The results plotted in Fig. 1 shows that the electron drift mobility of wurtzite GaN is lower than zincblende structure at all temperatures. This is largely due to the higher Γ valley effective mass in the wurtzite phase. Figure 2 shows the calculated variation of the electron mobility as a function of the donor concentration for both SiC crystal structures at room temperature. The mobility does not vary monotonically between donor concentrations of 10²¹ and 10²⁵ cm^-3 due to the dependence of electron scattering on donor concentration but shows a maximum near 10²¹ cm^-3 for zincblende and wurtzite.

Fig. 3:	Electron concentration versus temperature for c-SiC with different donor doping densities

Fig. 4:	Electron drift mobility versus temperature for zincblende and c-SiC with different donor doping densities

In Fig. 3, the electrons as a function of temperature using the screened shallow donor binding energy results of Wang et al. (1997) for different background electron concentrations. The temperature effects on the carrier screening are taken into account for this calculation. Figure 3 clearly shows that for uncompensated SiC at liquid nitrogen temperature, there is a large fraction of neutral donor impurities present. The temperature variation of the electron drift mobility in zinceblende and wurtzite SiC (c-SiC) for different donor concentrations is shown in Fig. 4. It is evident from Fig. 4 that the curves approach each other at very high temperatures where the mobility is limited by longitudinal optical phonon scattering, whereas the mobility varies inversely with donor concentration at low temperature as we would expect from the foregoing discussion.

The decrease in mobility at low temperature is caused in part by neutral impurity scattering.
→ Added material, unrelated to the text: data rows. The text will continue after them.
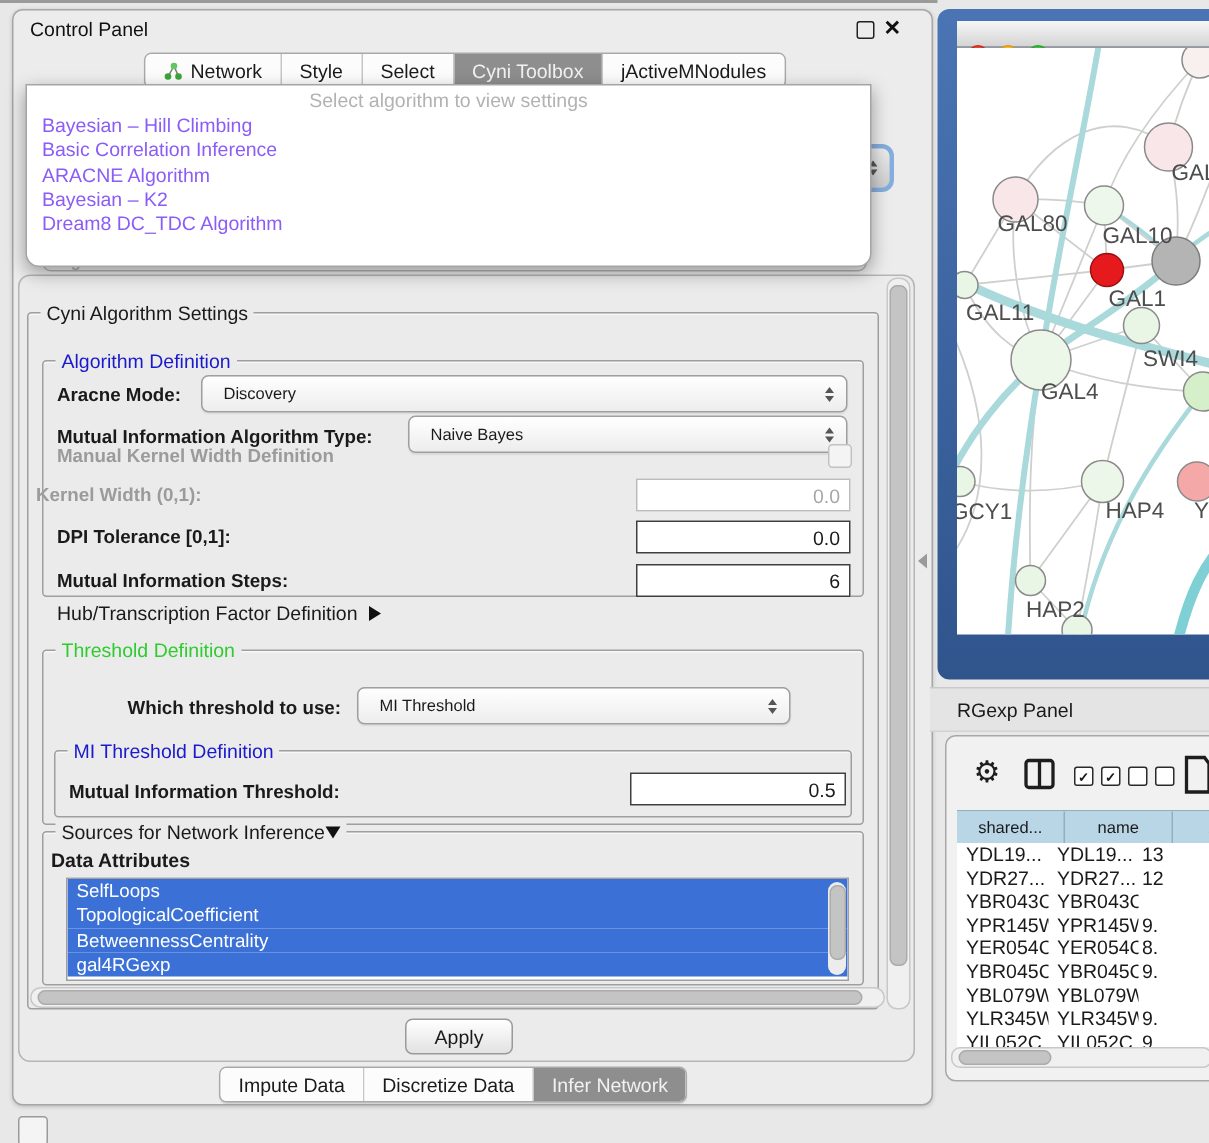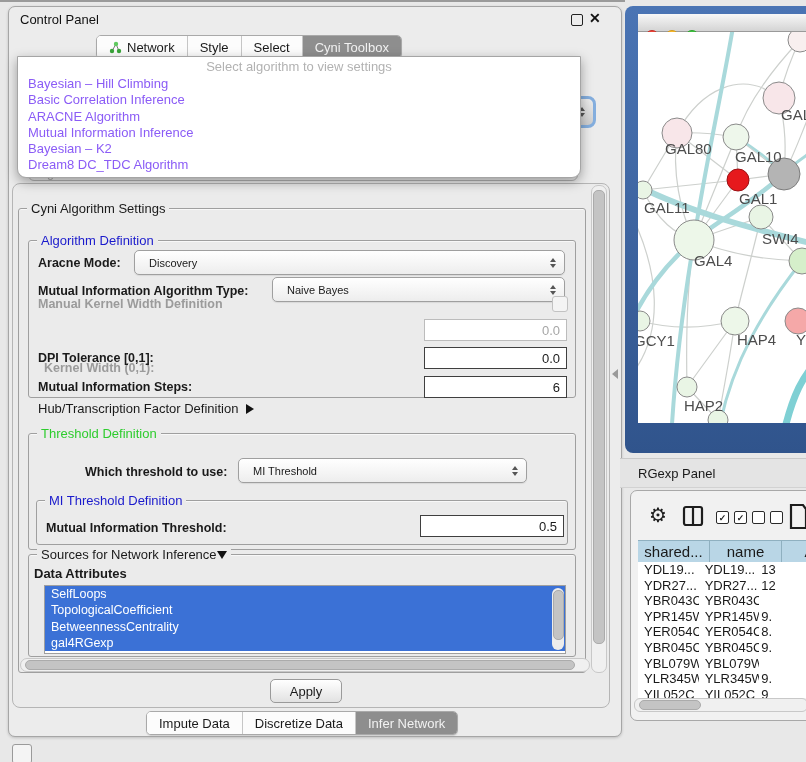--- a/index.html
+++ b/index.html
@@ -120,6 +120,9 @@
       </div>
       <div class="tab selected">
         <span>Cyni Toolbox</span>
+      </div>
+      <div class="tab">
+        <span>jActiveMNodules</span>
       </div>
     </div>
For the lowest doping concentration considered in this calculation, 10²¹ cm^-3, we find that the neutral impurity scattering plays a large role at low temperature because of the significant carrier freeze-out evident from Fig. 3.

CONCLUSION

In this study, we have quantitatively obtained temperature-dependent and electron concentration-dependent electron mobility in both zincblende and wurtzite SiC structures using an iteravive technique. The theoretical values show good agreement with recently obtained experimental data.

It has been found that the low-field mobility is significantly higher for the wurtzite structure than zincblende due to the higher electron effective mass in the wurtzite crystal structure. Several scattering mechanisms have been included in the calculation including electron-plasmon scattering.

Ionized impurities have been treated beyond the Born approximation using a phase shift analysis. Screening of ionized impurities has been treated more realistically using a multi-ion screening formalism, which is more relevant in the case of highly compensated III-V semiconductors like GaN and SiC.